Braised Pork Shoulder
Adapted from Martha Stewart
Serves 4 to 6 (or 8-10 if serving smaller portions along with other side dishes)
- 4 oz pancetta, finely chopped
- 1 medium onion, thinly sliced
- 1 bone-in pork shoulder (4lbs), skin-on (I remove it after cooking but it adds flavor during the process)
- coarse salt and fresh ground pepper
- 1 tbsp of extra virgin olive oil
- 1/2 head garlic, minced
- 1 tbsp of fennel seeds, toasted and ground (optional, depends if you like the taste of fennel)

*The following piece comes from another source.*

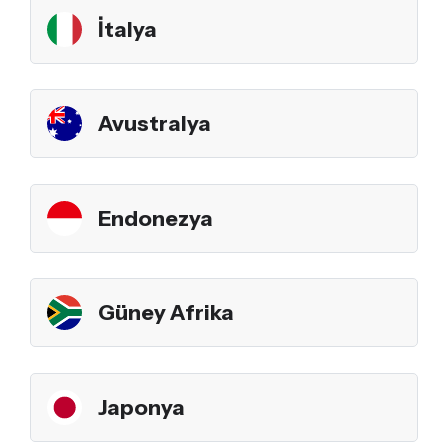
İtalya
Avustralya
Endonezya
Güney Afrika
Japonya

- 1/2 tsp of crushed coriander seeds
- 2 cups of Belgian-style ale
- 1 cup of chicken stock
- Preheat oven to 300F. Crisp pancetta in a large dutch oven over medium-low heat, until fat is rendered (about 10 minutes). Transfer to a plate using a slotted spoon.
- Add onions to dutch oven and cook over medium-high heat, stirring occasionally, until caramelized, about 25 minutes. Transfer to a plate using a slotted spoon.
- Season pork with salt and pepper. Add oil to dutch oven, and sear pork, fat side down, until golden, about 5 minutes. Flip and repeat.
- Add garlic and spices to pot. Cook until fragrant, about 1 minute. Add ale, stock, pancetta, and onions; bring to a simmer. Transfer to oven, and braise pork, covered, basting every hour, until meat is falling off the bone, about 4.5 hours. Shred meat (should be effortless at this point) using 2 forks, and drizzle with warm au jus.
- Serve some pork over polenta, gnocchi or potatoes with some au jus drizzled over it.